Agree with all -- except, I'm out of the relay business. I use a PWM controller that only spins the fans fast enough to keep the coolant temp at the set point - variable speed/current. Provides MUCH tighter/smaller operating temp spread, reduces wear/tear on the electrical system as the fans 'ramp' on and off, and is the most efficient in terms of not using any more power than it has to in order to keep the car at temp. I left the relays behind about 15 years ago - never again for big amp loads! BTW, some of the GM ecu's have the ability to control your fan that way...
I have seen the trend going that way as you said long ago. I guess I'm a little old school there, maybe its time to look into something like "David Craig" system. I spent 25 years as a tune-up and driveablity tech at GM dealerships and most all cooling fan and fuel pumps are now speed & digitally controlled
Delta Current Control - DCC. Bought one of the first units the principle (Brian Baskin) designed/built back in '02-'03 or so. Still working beautifully. Drives the twin 11" Spals and for a time also a 7" fan on my oil cooler. But the LS3 heats the oil up a bit quicker than the cast iron 5.0L did -- so for this I put the oil cooler fan on a switch. Keeps it between 210F-230F.

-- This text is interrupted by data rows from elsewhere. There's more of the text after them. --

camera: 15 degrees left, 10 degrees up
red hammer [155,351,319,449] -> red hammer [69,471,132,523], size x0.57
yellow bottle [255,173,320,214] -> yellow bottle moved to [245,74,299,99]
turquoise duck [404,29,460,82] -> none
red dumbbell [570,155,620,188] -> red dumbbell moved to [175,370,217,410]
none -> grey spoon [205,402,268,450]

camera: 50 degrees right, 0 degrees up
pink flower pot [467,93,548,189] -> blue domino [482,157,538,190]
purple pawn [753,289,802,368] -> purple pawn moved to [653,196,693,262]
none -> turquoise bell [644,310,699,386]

Most guys use the P car fans from what I've seen. They do a good job of cooling and are sufficient for the majority of the swaps I've seen. I researched about 20 different LS and even a few Coyote P car swaps prior to starting mine and I only remember the air cooled cars with custom radiators having issues. An engine oil cooler would probably be the best addition instead of changing out the P car fans, IMO. In my Jeep LS swap I run a Griffin radiator with Volvo fan and relay which has been ridiculous for keeping it cool. Even with a less than stellar shroud design it keeps it cool and the GM ECU controls the factory Volvo relay (ground activated). I also run a huge Griffin trans cooler and will be adding an engine oil cooler in the winter which helps keep all the temps down. Even the steering has a giant cooler which helps take heat away from the steering pump. Just my two cents!

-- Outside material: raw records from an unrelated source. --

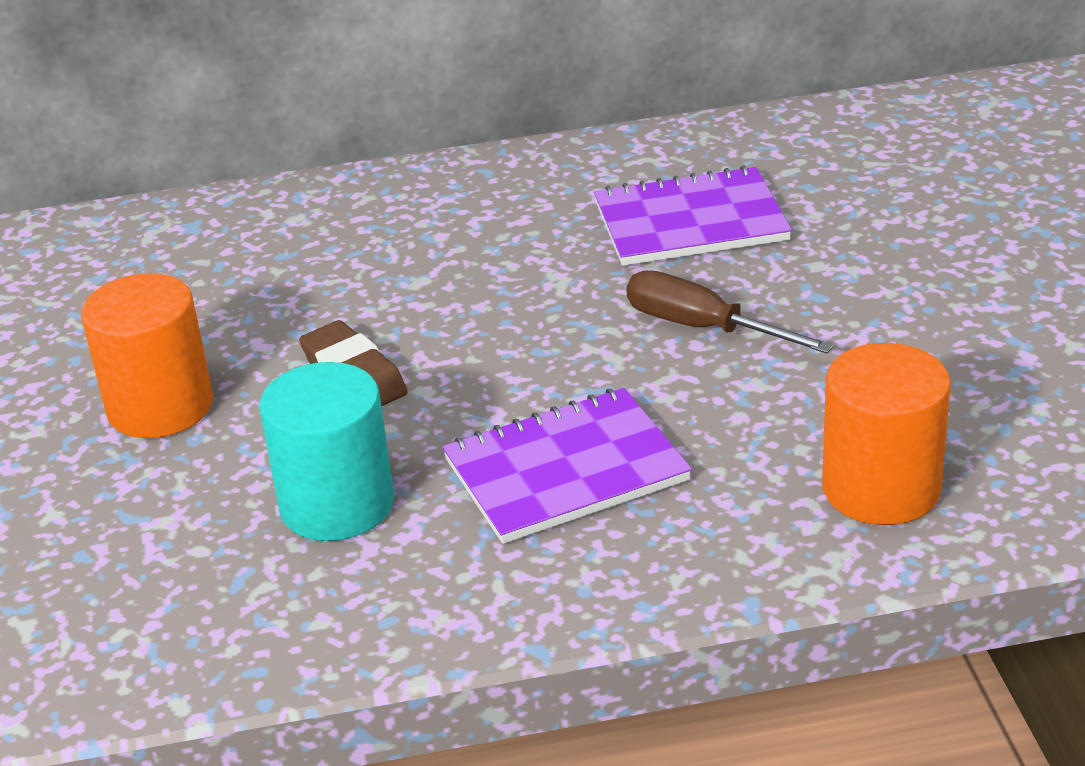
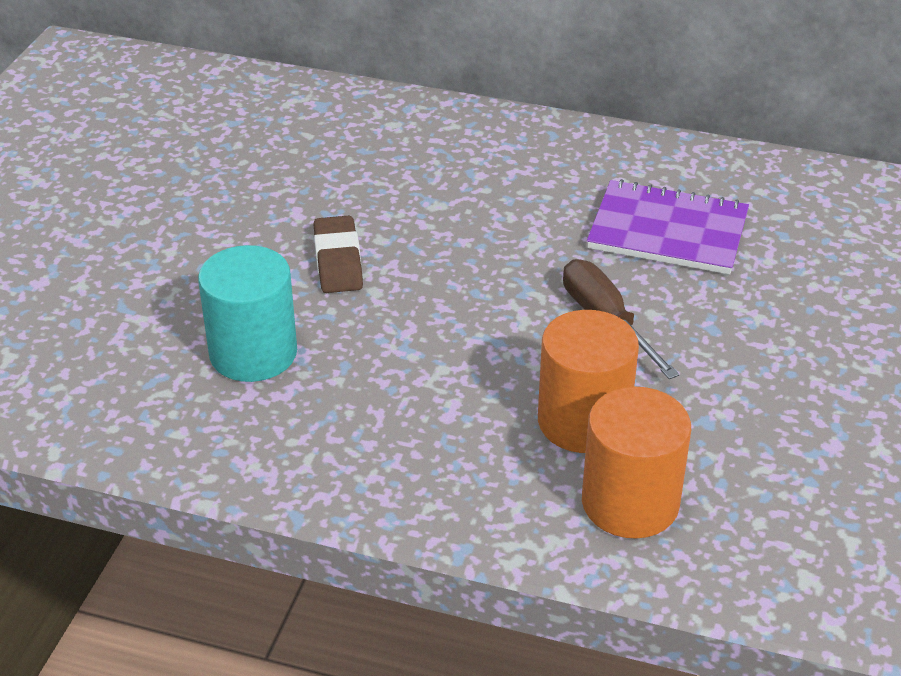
camera: 25 degrees right, 5 degrees up
orange cylinder [81,273,213,438] -> orange cylinder moved to [538,310,639,453]
purple notebook [442,388,692,544] -> none

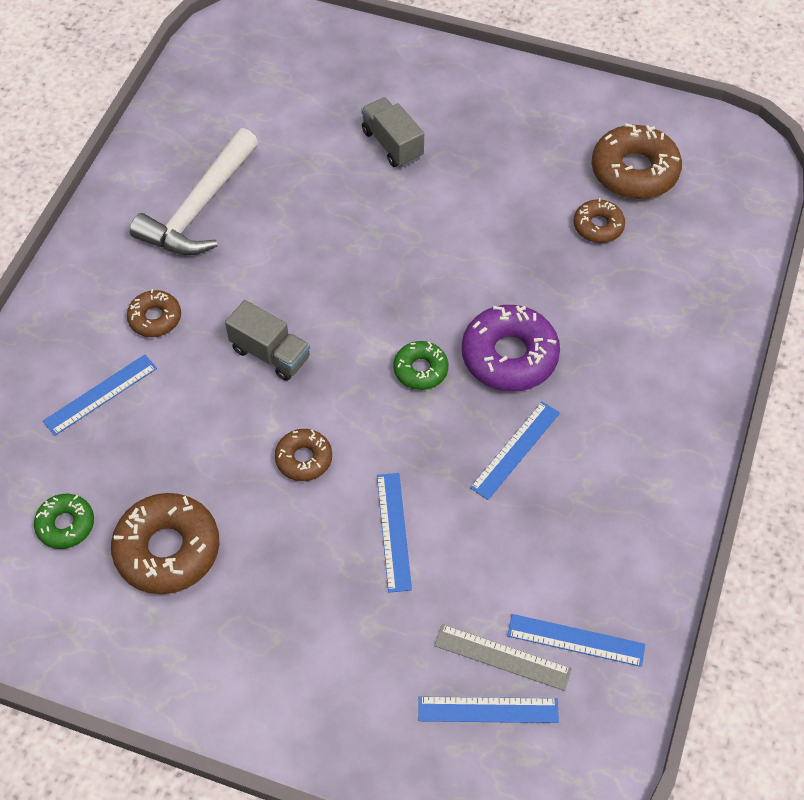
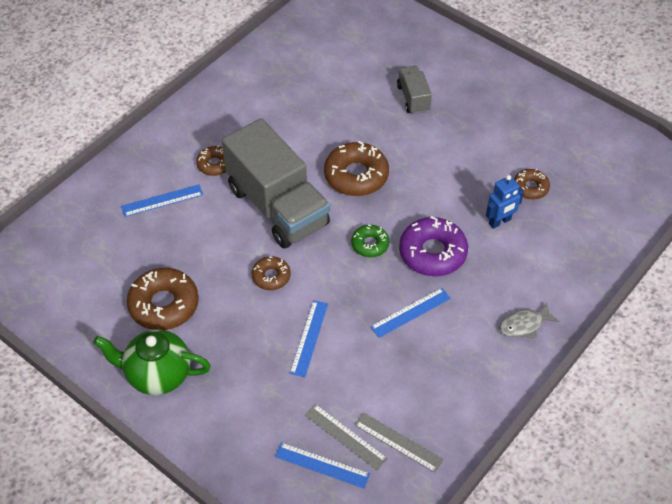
camera: 20 degrees right, 5 degrees down
green donut [34,494,94,549] -> none
white hammer [130,128,258,255] -> none
grey truck [225,300,310,381] -> grey truck [222,118,330,249], size x2.15
blue ruler [507,614,645,667] -> grey ruler [354,412,444,473]
brown donut [592,123,682,199] -> brown donut moved to [324,141,389,196]
none -> green teapot [93,329,211,395]
none -> blue robot [486,175,524,229]
none -> grey fish [499,302,559,338]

Looking forward to more progress as I am a big fan of the Cayman body design.
edit: Are you on the Facebook Porsche Swaps group? They have a K6 computer setup that will run your Porsche ECU and the LS ECU together to make the systems communicate well together. AEM also has a package that replaces the P car ECU and LS ECU with theirs for an easy swap but it's $4500. IIRC, the K6 computer is under $1000.